What you need to do
Find each line below that contains the word "Deodato" and copy those lines.

Input for this task
════════════════════

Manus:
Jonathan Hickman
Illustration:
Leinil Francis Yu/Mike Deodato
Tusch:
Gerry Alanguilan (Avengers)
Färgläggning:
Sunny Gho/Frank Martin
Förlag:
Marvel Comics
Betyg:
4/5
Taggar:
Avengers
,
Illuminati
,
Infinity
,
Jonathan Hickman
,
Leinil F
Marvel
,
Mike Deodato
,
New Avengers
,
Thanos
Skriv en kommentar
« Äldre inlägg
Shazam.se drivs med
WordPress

════════════════════

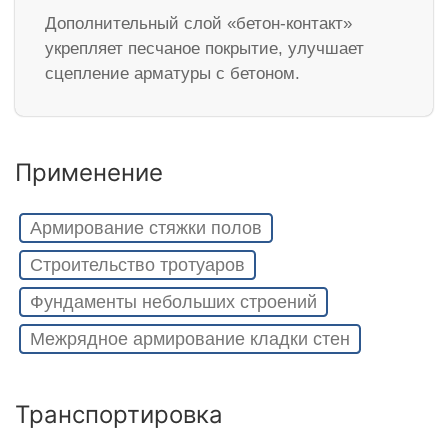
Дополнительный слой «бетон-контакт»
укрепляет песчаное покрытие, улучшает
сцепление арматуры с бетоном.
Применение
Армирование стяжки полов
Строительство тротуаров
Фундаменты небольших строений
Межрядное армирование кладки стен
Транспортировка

════════════════════

Exercise output
Leinil Francis Yu/Mike Deodato
Mike Deodato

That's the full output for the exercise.